He smiled incredulously.
"You do not believe me, but I swear to you I state the truth. Olive Henderson lives, though I thought her dead; and I have seen her, I tell you, and she has consented to my keeping all."
"Well," said Mr. Wyndham quietly, "supposing, for argument's sake, what you say to be true, it does not alter your position in the least. Should I go to a lawyer and tell him your story, the arrest, the exposure, the disgrace all follow as inevitably as ever. The rightful heiress may, as you say, be alive, and willing you should usurp her birthright, though it does not sound very likely; but even if so, Harriet Wade is too proud a woman to incur life-long disgrace and humiliation, when she can avert it so easily."
She turned away from him, dropped into her seat, and laid her hand on a table near. The action, the attitude, told far more than words, of the cold, dark despair thickening around her.
She never lifted her head. She was suffering, as other women have suffered, dumbly.
"In asking you to be my wife, Miss Henderson," Mr. Wyndham still continued, "I make no pretense of being in love with you myself. I am not—I may as well tell you plainly—and I shall never ask love from you. In becoming my wife, you will go through a legal ceremony that will mean nothing. I shall never intrude upon you one single moment out of all the twenty-four hours, unless you desire it, or when the presence of others makes our being together unavoidable. We may dwell under the same roof, and yet live as far apart as if hemispheres divided us. Believe me, I shall not force myself upon you against your will; but for your own sake, Miss Henderson, and to still the whispers of busy tongues, it would be as well to keep your sentiments regarding me to yourself, as well we should be apparently on cordial terms. Are you listening, Miss Henderson?"
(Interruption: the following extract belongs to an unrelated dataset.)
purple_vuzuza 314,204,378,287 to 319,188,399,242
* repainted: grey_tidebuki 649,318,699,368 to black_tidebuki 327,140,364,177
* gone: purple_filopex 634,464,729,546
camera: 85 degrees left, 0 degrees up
He really thought she was not. She was lying so still, so rigid, with her poor white face on the table, and the thick coils of her dead-black hair unloosing themselves, and trailing and twining about her like black snakes. She was not hysterical now; she was lying there in a sort of dumb anguish, that none but very proud and sensitive hearts, crashed to the very dust in shame and humiliation, can ever feel.
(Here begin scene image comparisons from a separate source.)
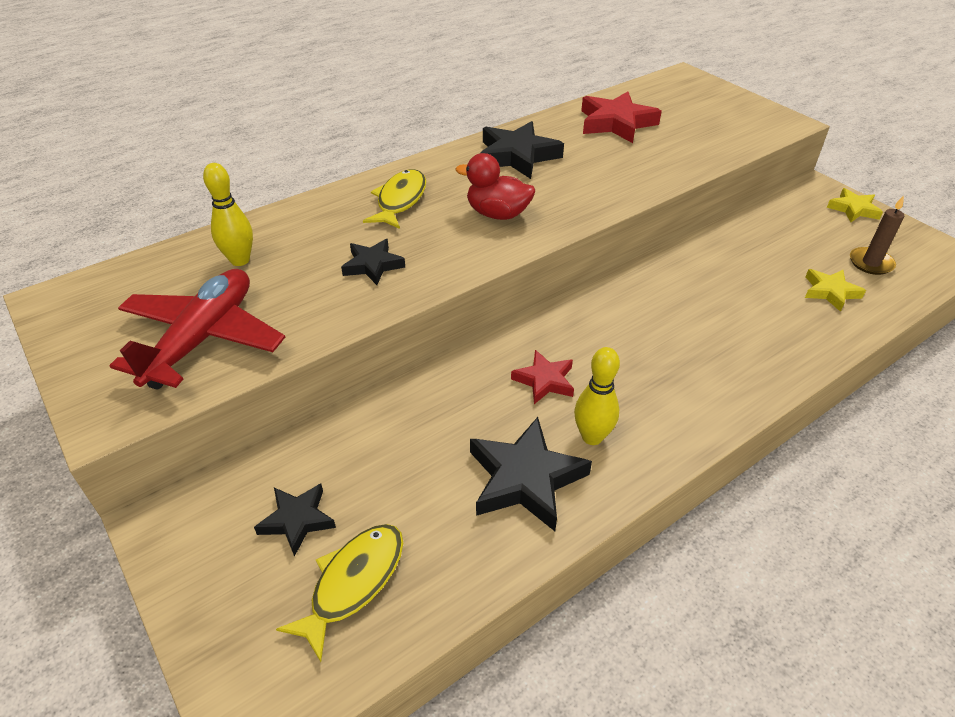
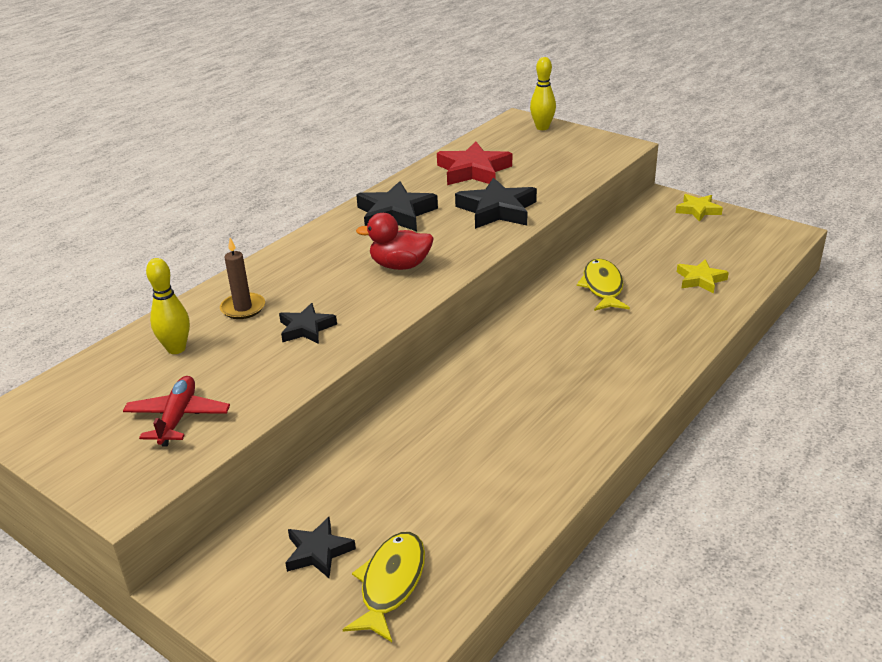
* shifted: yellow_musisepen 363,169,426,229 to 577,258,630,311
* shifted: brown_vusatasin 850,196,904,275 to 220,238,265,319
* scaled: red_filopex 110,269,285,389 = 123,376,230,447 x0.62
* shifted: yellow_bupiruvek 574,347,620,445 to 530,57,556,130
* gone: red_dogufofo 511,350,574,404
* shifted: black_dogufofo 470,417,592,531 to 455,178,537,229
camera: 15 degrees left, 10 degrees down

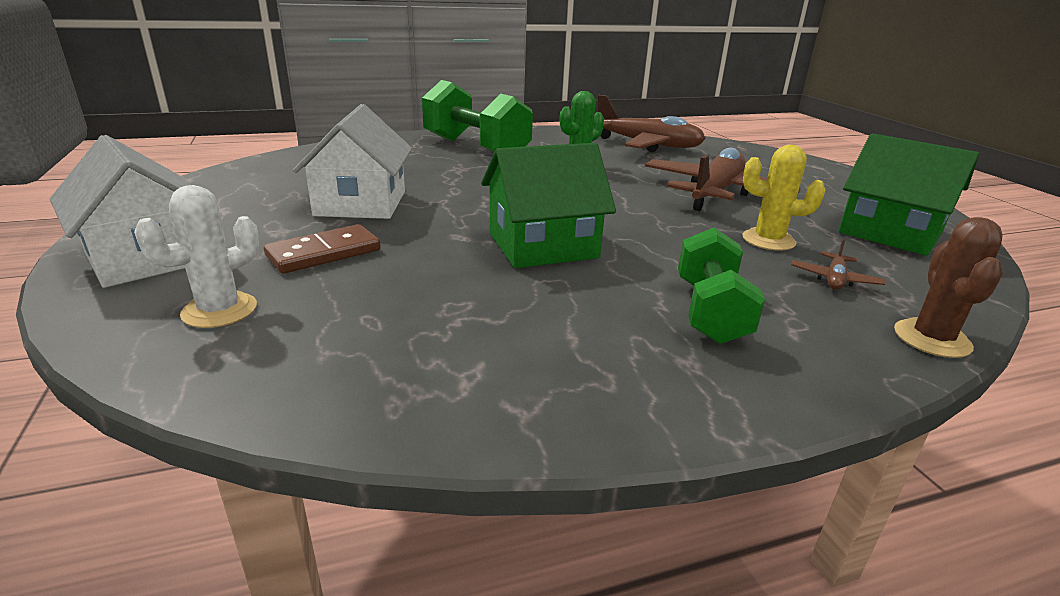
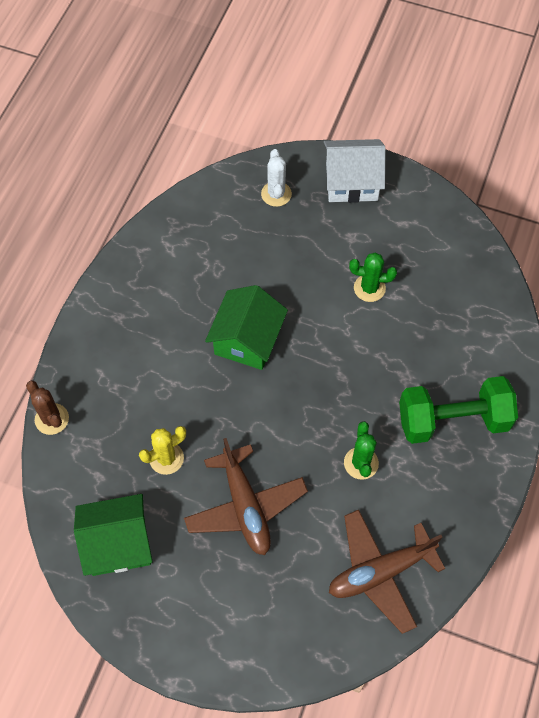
* swapped: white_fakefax 293,104,412,219 to green_gotevofek 349,252,397,302
* gone: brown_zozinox 264,224,381,274
* gone: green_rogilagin 678,227,765,344
* gone: brown_filopex 791,238,885,290
camera: 130 degrees right, 35 degrees up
"Miss Henderson," Mr. Wyndham repeated, looking at the drooping, girlish figure, its very attitude speaking so much of supreme misery, "I am waiting for my answer."
She lifted her head and looked at him, with something the look of a deer at bay.
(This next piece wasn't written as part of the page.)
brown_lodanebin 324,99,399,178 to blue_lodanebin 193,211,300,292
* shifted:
"Have you no pity?" she said. "Will you not spare me? I am only a girl, alone in the world, and you might pity me and be merciful. I have done wrong, I know, but Heaven alone knows what I have suffered from poverty, and the degradation it inevitably entails. I was tempted, and I yielded; but I think I never was so miserable in the worst days of my suffering as I have been at times since I came here. I am not good, I know, but I am not used to wickedness and plotting like this, and I think I am the most miserable creature on the face of this wide earth. But I never wronged you, sir; and you might pity me and spare me."